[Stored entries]
════════
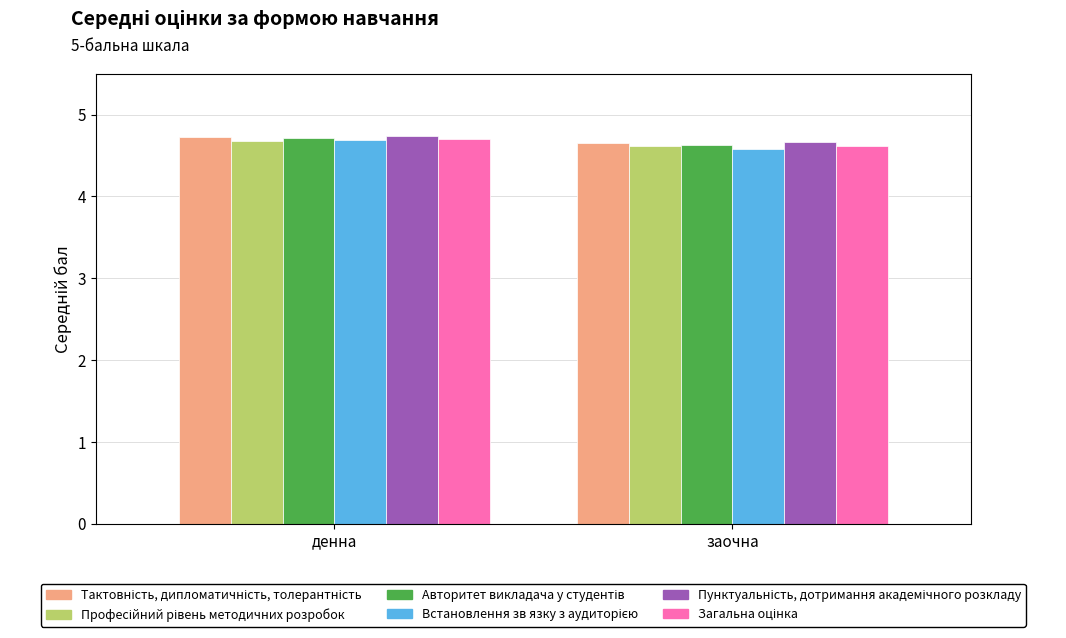

What is the total value across all series at заочна?

27.8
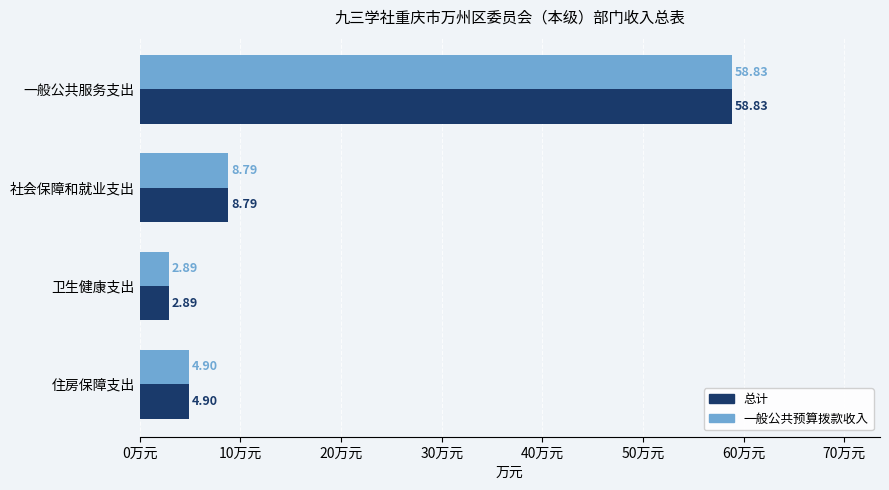

At which label does 一般公共预算拨款收入 reach its minimum?

卫生健康支出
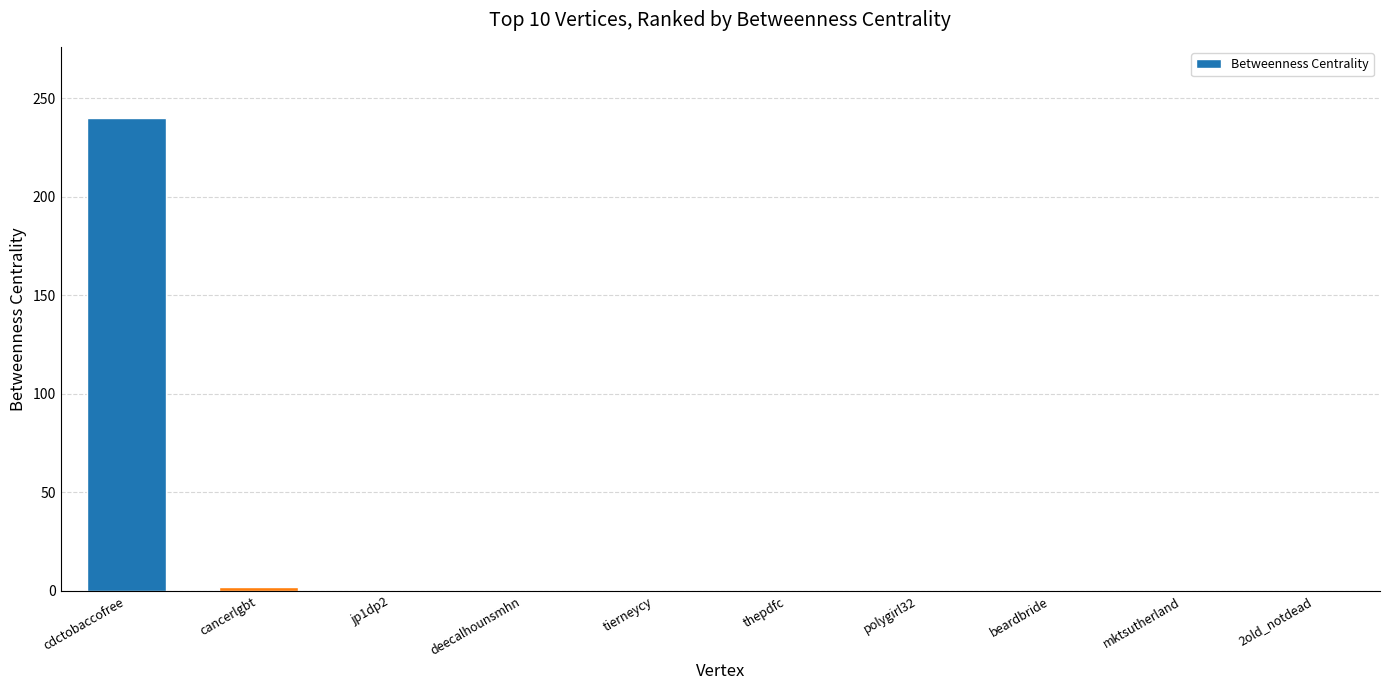

The value at polygirl32 is -131. True or false?

False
════════
EXERCISE GOAL: Extract each line in the rows above that contains the string "value". Case counts.

ANSWER SPACE:
What is the total value across all series at заочна?
The value at polygirl32 is -131. True or false?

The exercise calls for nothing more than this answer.